植物園の中に牧野さんの生涯と業績を紹介する記念館と、別棟に蔵書や植物画を保管する「牧野文庫」があり、ここはあらかじめ予約した研究者しか入室できないのだが、考えてみれば僕も森林研究者ということになるんだから、東京から事務局に電話してみると、閲覧OKの返事をもらったのだ。

最初に植物園の温室を見る。次いで、庭園風の植物園を通りながら、牧野記念館の展示室に入る。機織り染色家の特別展も行われていたりして、建物はRCと集成材を使った立派なものだった。とにかく時間もないので、駆け足で見なければならないのが残念。中には喫茶室やレストランもあり、お客さんもけっこう入っている。


日本の植物2500種の新種を発見・命名した牧野さんの生涯は、植物学に全身全霊を傾けた凄まじいものだった。研究のために購入した書籍の借金が、いまの金額にして1億円以上に脹らんだこともあるという。この人を支えた奥さんも凄いと思った。なにより牧野さん直筆の植物画は、予想をはるかに超える完成度で驚いてしまった。

僕は『牧野新日本植物図鑑』のイラストは、牧野さん自身が描いたイラストは少なく、大方はお弟子さんというか後続の方が描いたと聞いていたので、牧野さん自身の植物画は技巧的にはまあまあの線だろうと漠然と思っていたのだ。ところが、この普及版の図鑑が出る前に描いたのムジナモやヤマザクラの図はもう圧倒的な迫力と構成と美しさだった。牧野さんはイラストレーターとしても超一流だったのだ。
-=-=-
▸ **作業項目 1**
抜粋によると、「牧野文庫」に入室できるのはどのような人ですか？
▸ **作業項目 2**
抜粋にある一文「牧野さんはイラストレーターとしても超一流だったのだ。」を英語に訳すとどうなりますか？
▸ **作業項目 3**
抜粋から、「僕は『牧野新日本植物図鑑』の」から「ーとしても超一流だったのだ。」までのすべてを一字一句違えずに抜き出してもらえますか？
抜粋に書かれていることだけを根拠にしてください。

▸ **データ内容**
-=-=-
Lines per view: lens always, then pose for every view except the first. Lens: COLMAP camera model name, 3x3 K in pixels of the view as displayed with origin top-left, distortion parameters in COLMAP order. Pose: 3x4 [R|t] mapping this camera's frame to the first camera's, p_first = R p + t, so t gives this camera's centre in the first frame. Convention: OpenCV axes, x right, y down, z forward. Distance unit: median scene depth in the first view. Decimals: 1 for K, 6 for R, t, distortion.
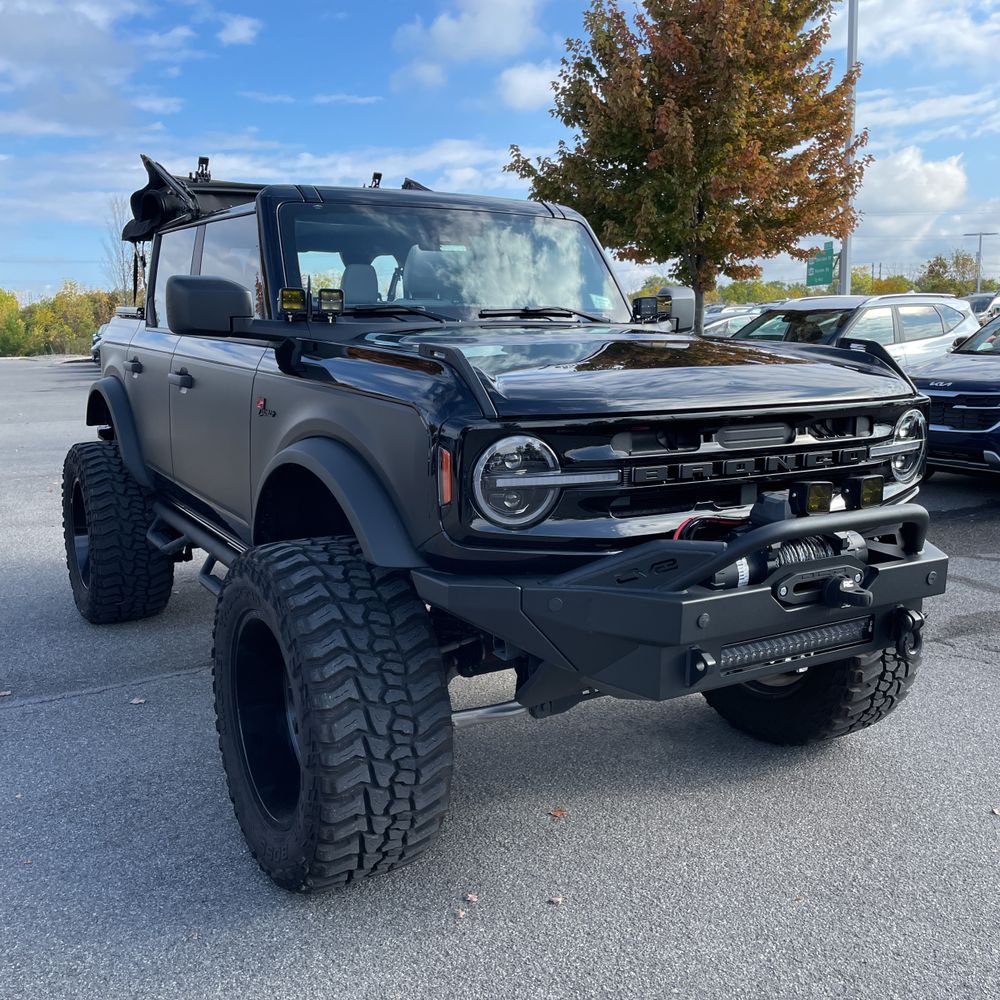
-=-=-
▸ **解答 1**
あらかじめ予約した研究者だけです。

▸ **解答 2**
Makino was a truly first-class illustrator as well.

▸ **解答 3**
僕は『牧野新日本植物図鑑』のイラストは、牧野さん自身が描いたイラストは少なく、大方はお弟子さんというか後続の方が描いたと聞いていたので、牧野さん自身の植物画は技巧的にはまあまあの線だろうと漠然と思っていたのだ。ところが、この普及版の図鑑が出る前に描いたのムジナモやヤマザクラの図はもう圧倒的な迫力と構成と美しさだった。牧野さんはイラストレーターとしても超一流だったのだ。